## Text block
Mat Staver, chairman and founder of Liberty Counsel, said, “What we are witnessing only happens in communist or repressive regimes. We must not allow this fraud to happen in America.” Michele Bachmann called Biden’s win a “delusion”; and Richard Antall, writing for Crisis magazine, a conservative Roman Catholic publication, likened reporting on Biden’s win to a “coup d’état.” In response to news of the election outcome, Kenneth Copeland laughed derisively. “Yeah, he’s going to be president, and Mickey Mouse is going to be king,” he said.

Trump’s attempt to subvert the certification of the Electoral College results by inciting an attack on the U.S. Capitol on January 6 at first appeared to amplify the quandary. Right-wing preachers, such as Greg Locke and Ken Peters, played a significant role in riling up the crowd in the days and hours preceding the riot, and Christian nationalist symbolism was all over the event. Movement leaders now had to decide whether their cause would get behind an armed attempt to overthrow the U.S. government.

From a distance of a year, though, it has become clear that the quandary was a mirage. Christian nationalist leaders are, if anything, even more committed to Trumpist politics than they were in January 2021. My Faith Votes, a faith-based voter mobilization organization, for example, launched an initiative called “Election Integrity Now.” The group issued a prayer guide with a seven-point plan for asking God “to protect American elections and deliver trustworthy results.”

## Study questions
1 - From the passage on Christian nationalist leaders after the 2020 election, copy word for word the part that begins with the words containing "Trump’s attempt to" and ends with "the U.S. government.".
2 - In the passage on Christian nationalist leaders after the 2020 election, what was the name of the initiative that My Faith Votes launched?

## Material provided

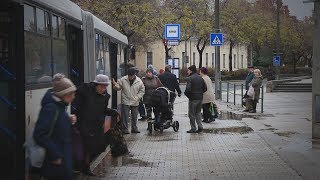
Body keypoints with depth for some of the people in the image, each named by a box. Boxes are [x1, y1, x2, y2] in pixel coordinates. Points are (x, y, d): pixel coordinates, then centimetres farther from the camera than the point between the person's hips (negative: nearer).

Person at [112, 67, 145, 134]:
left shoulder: (139, 81, -4)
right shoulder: (123, 80, -7)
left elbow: (142, 91, 4)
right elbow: (118, 87, 0)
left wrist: (137, 98, -6)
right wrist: (115, 85, -22)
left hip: (135, 102, 2)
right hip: (125, 102, -2)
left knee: (134, 116, 12)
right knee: (125, 116, -3)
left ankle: (134, 128, 25)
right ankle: (125, 128, 6)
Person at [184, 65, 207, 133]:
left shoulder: (190, 78, -13)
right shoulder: (200, 78, 9)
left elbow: (188, 89, -22)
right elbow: (205, 88, 10)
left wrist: (187, 94, -3)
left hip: (193, 99, -7)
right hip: (200, 98, 7)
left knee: (192, 114, 4)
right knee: (198, 112, 19)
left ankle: (193, 129, 6)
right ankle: (200, 126, 9)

## Answers below
1 -
Trump’s attempt to subvert the certification of the Electoral College results by inciting an attack on the U.S. Capitol on January 6 at first appeared to amplify the quandary. Right-wing preachers, such as Greg Locke and Ken Peters, played a significant role in riling up the crowd in the days and hours preceding the riot, and Christian nationalist symbolism was all over the event. Movement leaders now had to decide whether their cause would get behind an armed attempt to overthrow the U.S. government.

2 - Election Integrity Now